Saved data entries:
──────────

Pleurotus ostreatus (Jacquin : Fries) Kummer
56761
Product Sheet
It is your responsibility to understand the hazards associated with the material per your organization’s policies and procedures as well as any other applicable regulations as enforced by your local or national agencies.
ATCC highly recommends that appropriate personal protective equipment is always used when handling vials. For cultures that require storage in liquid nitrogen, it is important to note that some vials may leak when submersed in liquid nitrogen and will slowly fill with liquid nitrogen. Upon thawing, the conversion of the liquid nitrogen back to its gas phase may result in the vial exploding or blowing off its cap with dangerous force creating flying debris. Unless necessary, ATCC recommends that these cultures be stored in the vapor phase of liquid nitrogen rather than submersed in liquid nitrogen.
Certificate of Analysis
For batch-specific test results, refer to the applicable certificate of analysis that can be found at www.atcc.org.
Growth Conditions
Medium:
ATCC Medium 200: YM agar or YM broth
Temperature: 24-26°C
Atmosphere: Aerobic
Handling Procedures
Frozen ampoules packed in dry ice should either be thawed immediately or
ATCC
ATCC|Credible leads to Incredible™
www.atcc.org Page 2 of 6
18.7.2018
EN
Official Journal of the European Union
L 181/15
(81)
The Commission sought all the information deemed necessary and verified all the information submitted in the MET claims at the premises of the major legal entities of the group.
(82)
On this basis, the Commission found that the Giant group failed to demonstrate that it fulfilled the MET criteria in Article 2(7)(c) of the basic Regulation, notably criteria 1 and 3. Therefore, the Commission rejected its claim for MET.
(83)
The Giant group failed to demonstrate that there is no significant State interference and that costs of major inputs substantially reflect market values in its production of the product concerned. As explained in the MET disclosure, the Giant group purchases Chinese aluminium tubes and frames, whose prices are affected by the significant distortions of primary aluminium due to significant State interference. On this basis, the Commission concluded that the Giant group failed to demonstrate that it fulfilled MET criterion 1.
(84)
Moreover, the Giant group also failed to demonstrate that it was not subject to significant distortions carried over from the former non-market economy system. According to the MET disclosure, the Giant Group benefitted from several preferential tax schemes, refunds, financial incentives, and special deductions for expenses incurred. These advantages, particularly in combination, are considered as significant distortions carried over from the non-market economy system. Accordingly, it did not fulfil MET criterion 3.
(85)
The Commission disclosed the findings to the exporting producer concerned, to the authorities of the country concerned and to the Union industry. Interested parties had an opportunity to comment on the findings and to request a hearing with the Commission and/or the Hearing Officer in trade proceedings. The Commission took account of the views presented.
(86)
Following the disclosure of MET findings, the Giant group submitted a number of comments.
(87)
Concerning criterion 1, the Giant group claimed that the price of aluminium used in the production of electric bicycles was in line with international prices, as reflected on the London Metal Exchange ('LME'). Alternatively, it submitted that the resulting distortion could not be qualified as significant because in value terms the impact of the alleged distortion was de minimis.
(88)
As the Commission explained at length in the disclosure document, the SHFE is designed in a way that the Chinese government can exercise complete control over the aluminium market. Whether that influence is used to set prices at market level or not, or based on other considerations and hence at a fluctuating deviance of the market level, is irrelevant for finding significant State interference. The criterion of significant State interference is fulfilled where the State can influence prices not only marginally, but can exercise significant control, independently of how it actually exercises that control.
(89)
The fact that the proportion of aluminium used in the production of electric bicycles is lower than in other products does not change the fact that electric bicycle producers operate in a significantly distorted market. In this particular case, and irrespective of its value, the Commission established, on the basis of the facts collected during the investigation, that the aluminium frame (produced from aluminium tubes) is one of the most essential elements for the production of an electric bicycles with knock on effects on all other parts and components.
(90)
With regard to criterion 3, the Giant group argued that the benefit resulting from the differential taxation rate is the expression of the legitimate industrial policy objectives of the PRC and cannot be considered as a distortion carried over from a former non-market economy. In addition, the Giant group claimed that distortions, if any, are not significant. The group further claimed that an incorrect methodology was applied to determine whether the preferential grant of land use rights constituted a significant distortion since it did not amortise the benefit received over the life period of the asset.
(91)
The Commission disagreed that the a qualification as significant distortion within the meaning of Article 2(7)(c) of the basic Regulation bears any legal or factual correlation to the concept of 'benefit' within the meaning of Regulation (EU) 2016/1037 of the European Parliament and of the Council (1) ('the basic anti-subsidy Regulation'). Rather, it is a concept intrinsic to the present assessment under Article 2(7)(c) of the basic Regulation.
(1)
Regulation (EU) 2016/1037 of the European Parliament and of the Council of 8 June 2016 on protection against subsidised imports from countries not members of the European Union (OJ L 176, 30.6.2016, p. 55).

──────────

WHAT YOU SHOULD DO: Report how many lines in the data contain the word "tubes", with no words besides the number.

FINISHED EXERCISE: 2